Пути - дороги | страница 11



Немного придя в себя, испытывая мучительное угрызение совести и желая если не совсем, то хотя бы немного смягчить свою вину, он отбросил в сторону одеяло и вышел на кухню.

На стене все так же размеренно тикали ходики. Луна выбелила на земляном полу меловые тропинки, колючими лучиками переливалась на изломах золотой и серебряной фольги икон.

Держа в руке занавеску, Шульгин долго стоял в дверях, прислушиваясь к ровному, словно во сне, дыханию Марьяны, глядя на ее освещенную луной спину, на которой алели маки халата, на поджатые под себя по-ребячьи голые ноги.

— Марьяна... — наконец тихо позвал он.

Она не отозвалась.

— Марьяна, забудь... — сказал Шульгин. — Я виноват... Но скажи хоть слово.

В настороженной тишине хрустнула цепочка до предела опустившейся гири часов. Ходики замерли. В хате стало еще тише. Шульгин вернулся за занавеску, сел на кровать и, склонившись над коленями, уронил пылавшее лицо в ладони...

4

Из тяжелой задумчивости Шульгина вывел стук в окно. Он поднял голову, встал и приник лбом к стеклу. Ледяной холодок окна освежил его.

Во дворе, в полосе лунного света, приподняв воротник овчинного полушубка, стоял Рожнов.

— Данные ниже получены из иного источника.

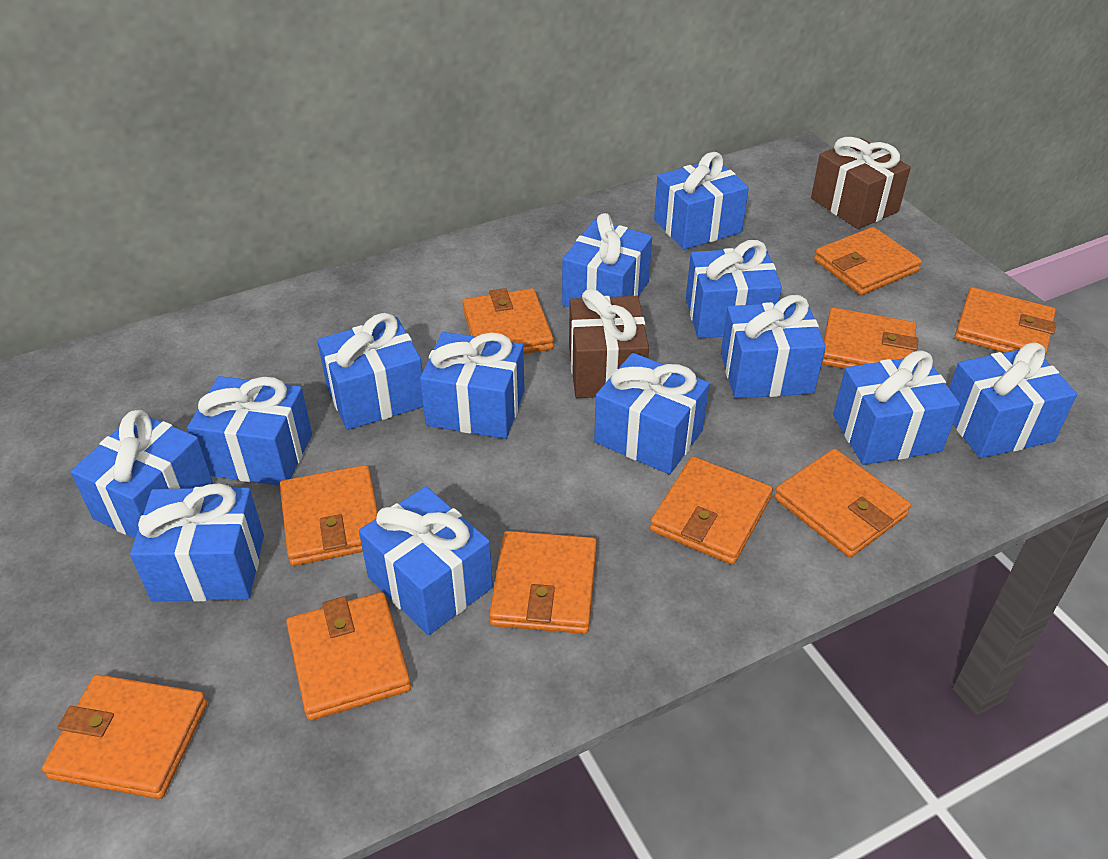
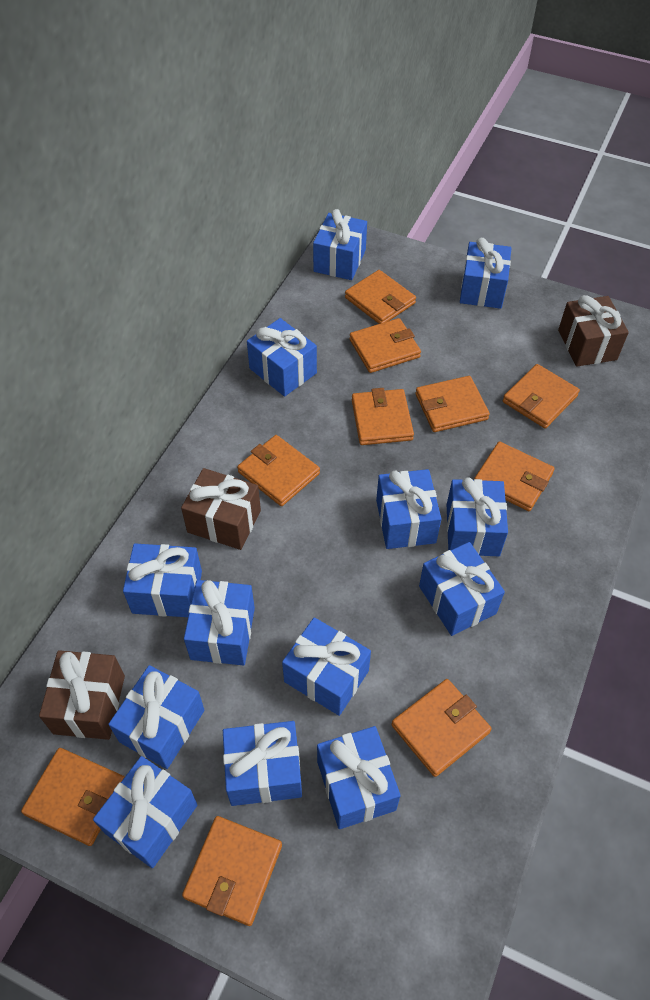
brown gift: [569,288,649,398] [811,137,911,229] = 2 -> [39,650,125,740] [181,468,261,550] [558,295,629,367] = 3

— Выйди, поговорить надо, — сказал он.

— Я без сапог...

Рожнов некоторое время молчал, видимо, что-то обдумывая, потом махнул рукой и направился к порогу.

— Ладно, впусти в хату!

Шульгин нехотя пошел открывать.

— Нечего ему в хате делать! — сказала Марьяна, когда он взялся за дверную скобу. — В сенях валенки с калошами стоят, они вам будут впору... А вернетесь, носки положьте на печь, я их шерстяными нитками утром заштопаю...

Закрыв за собою дверь, зябко кутаясь на ночном морозе в накинутую на плечи косматую собачью куртку, ощущая холодок в настывших валенках, Шульгин взглянул в затененные сломаным козырьком кепки глаза Рожнова и недовольно спросил:

— Ну, чего тебе?

— Сказал же, поговорить надо...

— Ну, говори.

— Ну да ну! Зануздал, что ли? Тут душа горит, места себе не нахожу, а ты нукаешь!

— Ладно, не злись. Сядем?

— Разговор мой не сидячий, идем к Кубани —- там нас никто не услышит. Или опасаешься?

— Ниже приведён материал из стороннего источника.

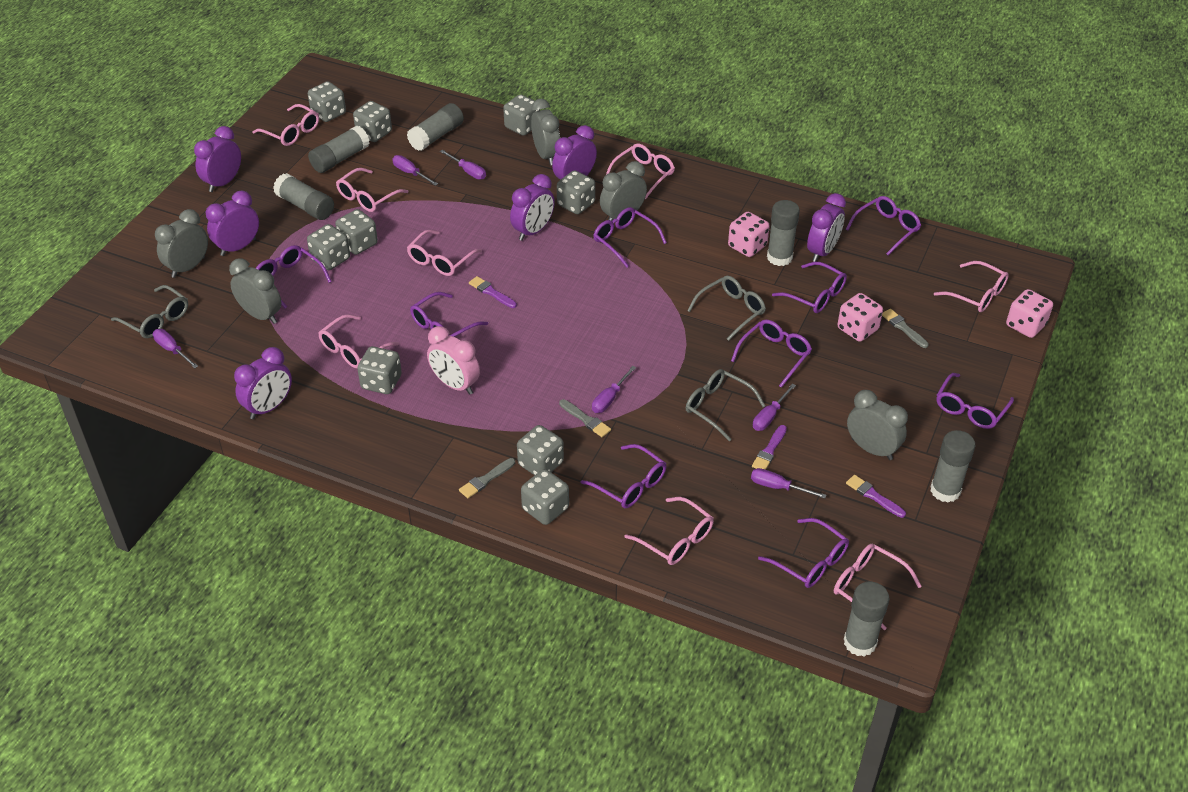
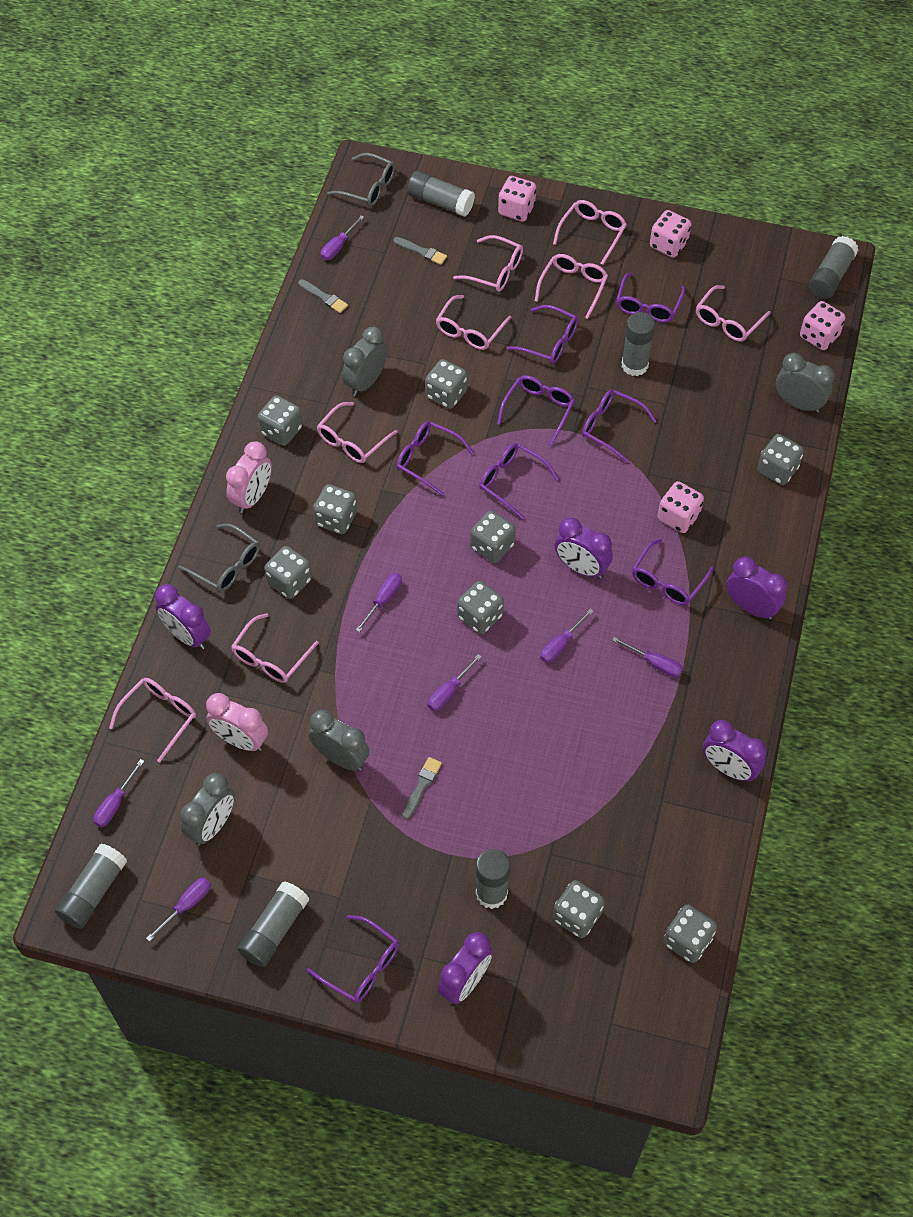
grey clock: [155,209,208,278] [229,258,282,324] [531,99,560,166] [600,161,647,221] [847,390,908,460] = 5 -> [181,773,235,846] [309,710,370,771] [342,326,387,396] [776,353,835,413] = 4
grey glasses: [111,285,188,338] [686,369,765,442] [687,276,766,341] = 3 -> [178,524,260,592] [327,153,395,206] = 2
pink clock: [427,326,480,395] = 1 -> [206,693,268,751] [226,441,272,513] = 2
pink dice: [728,212,770,257] [837,293,883,342] [1006,289,1053,338] = 3 -> [498,176,536,222] [650,210,691,258] [658,481,704,533] [800,301,845,350] = 4
purple brush: [469,276,517,308] [752,425,787,470] [846,475,906,518] = 3 -> none = 0
purple clock: [194,126,241,192] [206,191,259,256] [234,347,292,419] [510,174,555,241] [552,125,597,180] [807,193,846,262] = 6 -> [155,584,211,649] [438,932,493,1004] [555,517,613,579] [703,720,767,782] [726,556,787,620] = 5
purple glasses: [256,245,332,308] [410,292,488,337] [581,444,666,508] [593,207,667,267] [731,320,812,388] [758,518,849,588] [772,262,847,313] [846,196,921,255] [936,373,1014,429] = 9 -> [307,915,399,1003] [396,421,474,496] [479,443,558,520] [497,375,575,446] [506,305,578,364] [582,389,656,463] [616,273,685,322] [632,539,714,605] = 8
purple screwdriver: [153,329,198,368] [392,155,438,186] [440,150,486,179] [592,366,636,413] [751,468,826,499] [753,384,796,431] = 6 -> [93,759,144,827] [146,878,211,942] [321,216,364,260] [356,573,402,633] [428,654,482,711] [540,609,594,663] [612,637,683,677] = 7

Шульгин метнул на Рожнова недоуменный взгляд, надел куртку в рукава, поправил шапку и молча пошел вперед, к перелазу. Грузно приминая сапогами похрустывающий ледок, Рожнов зашагал след в след, горячо дыша Шульгину в затылок.

Река ночью то ли от полного безветрия, то ли от колеблющейся лунной дорожки, соединившей далекие берега, не показалась Шульгину такой же суровой и непокорной, как утром. Ее быстрого течения совсем не было бы заметно, не проплывай через трепетное лунное отражение время от времени угластые и черные, точно обугленные, коряги.